*TASK BRIEF*: For this exercise, the lines from the one with "left shoulder: (1060, 693)" through the end of the material below must be output exactly, without pictures.

Start of DATA LISTING

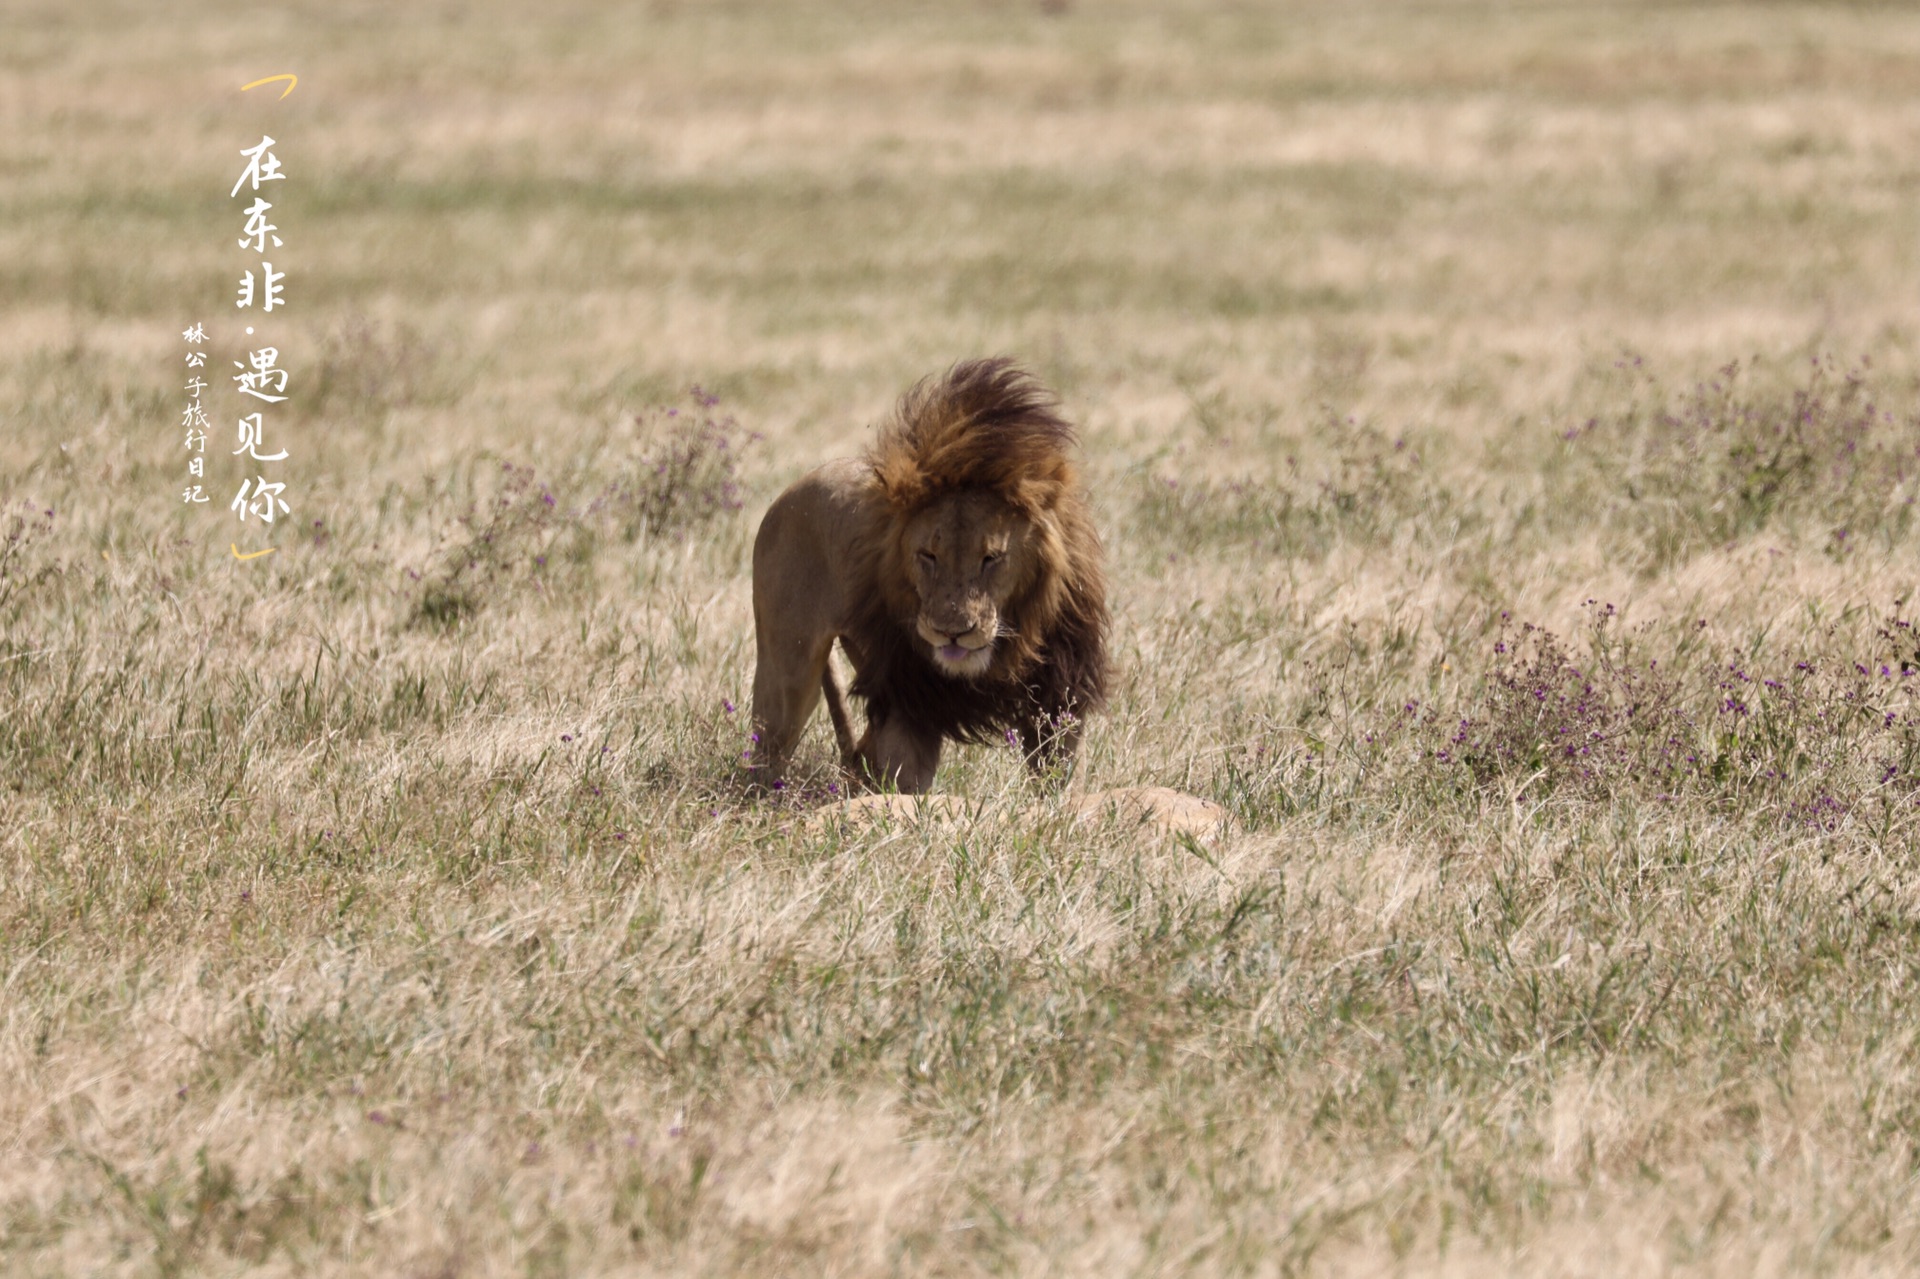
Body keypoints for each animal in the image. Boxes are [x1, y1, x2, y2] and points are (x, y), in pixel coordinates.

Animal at [748, 359, 1113, 791]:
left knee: (858, 755)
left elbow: (1060, 777)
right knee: (768, 748)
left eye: (991, 557)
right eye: (928, 556)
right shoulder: (906, 696)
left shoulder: (1060, 693)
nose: (951, 632)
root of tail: (791, 489)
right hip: (787, 675)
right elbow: (906, 787)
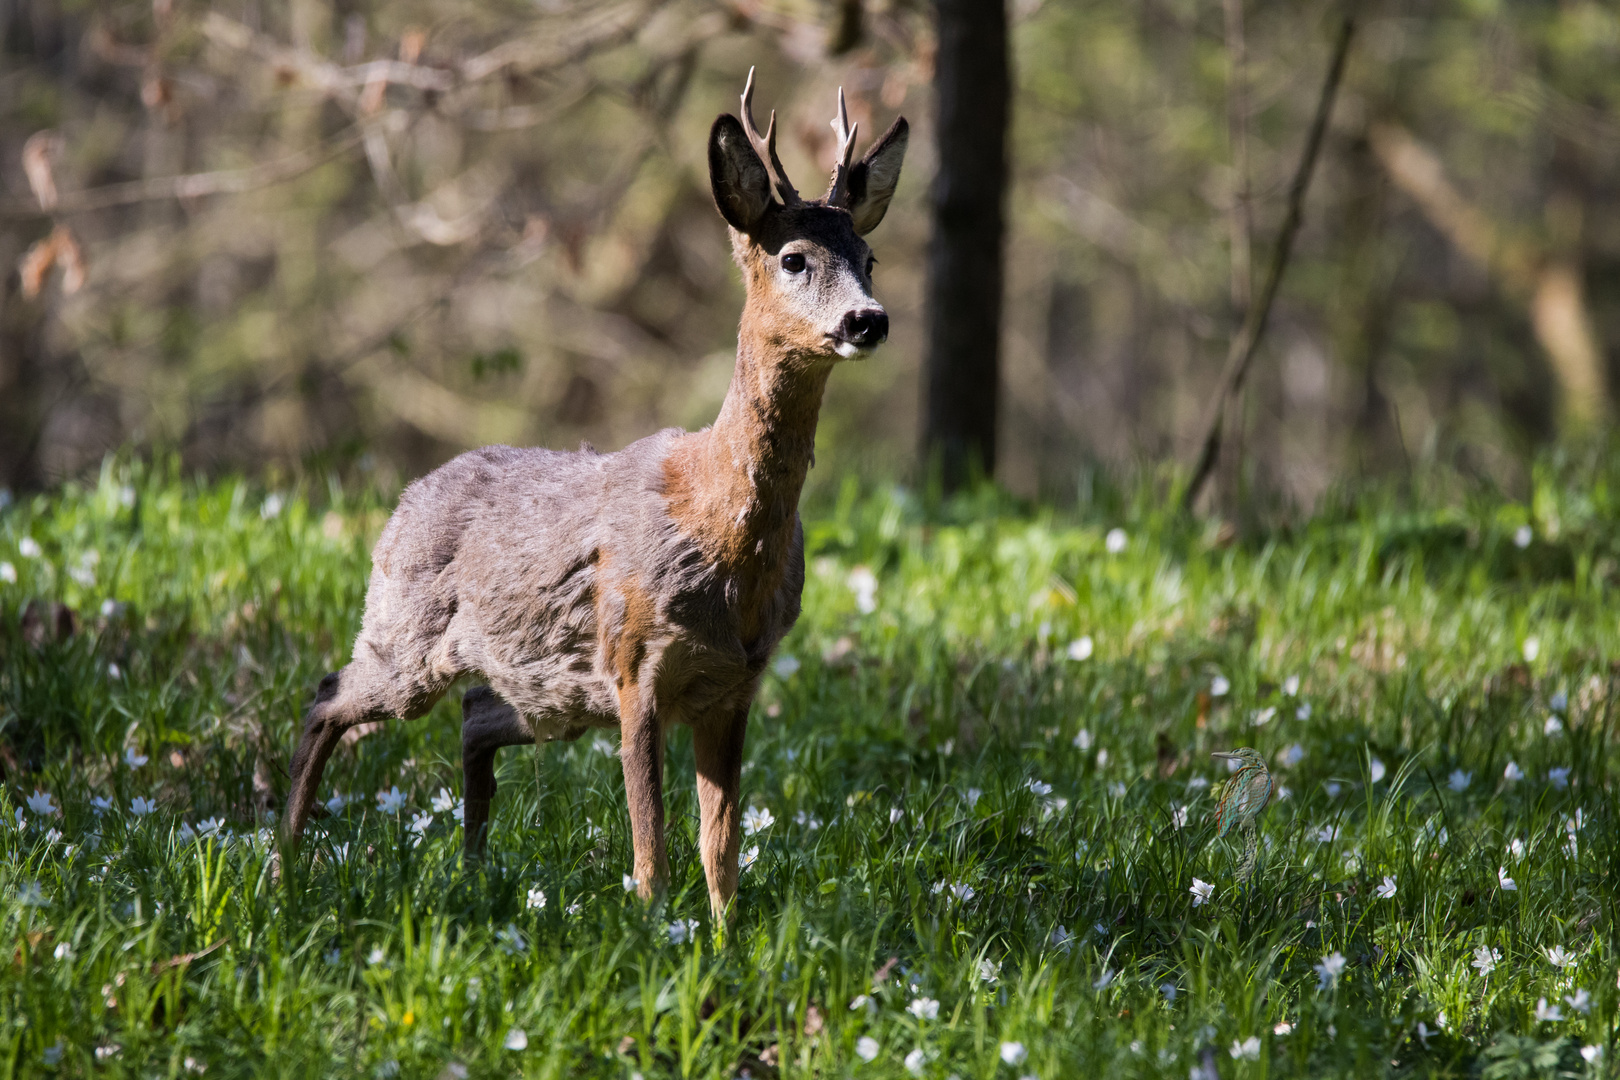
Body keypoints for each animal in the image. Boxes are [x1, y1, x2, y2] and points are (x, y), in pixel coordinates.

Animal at [283, 69, 907, 919]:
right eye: (794, 258)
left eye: (871, 256)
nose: (867, 319)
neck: (718, 530)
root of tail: (403, 502)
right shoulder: (634, 662)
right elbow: (652, 854)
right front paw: (653, 935)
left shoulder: (735, 684)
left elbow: (721, 851)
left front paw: (725, 937)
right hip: (405, 635)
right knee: (325, 699)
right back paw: (280, 865)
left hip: (546, 689)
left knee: (475, 716)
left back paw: (471, 874)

End of DATA LISTING

*EXPECTED ANSWER*:
left shoulder: (1060, 693)
nose: (951, 632)
root of tail: (791, 489)
right hip: (787, 675)
right elbow: (906, 787)
Body keypoints for each animal in the image. Boxes are [x1, y1, x2, y2] and points are (x, y), in pixel coordinates.

Animal at [283, 69, 907, 919]:
right eye: (794, 258)
left eye: (871, 256)
nose: (867, 319)
neck: (718, 530)
root of tail: (403, 502)
right shoulder: (634, 662)
right elbow: (652, 854)
right front paw: (653, 935)
left shoulder: (735, 684)
left elbow: (721, 851)
left front paw: (725, 937)
right hip: (405, 635)
right knee: (325, 699)
right back paw: (280, 865)
left hip: (546, 689)
left knee: (475, 716)
left back paw: (471, 874)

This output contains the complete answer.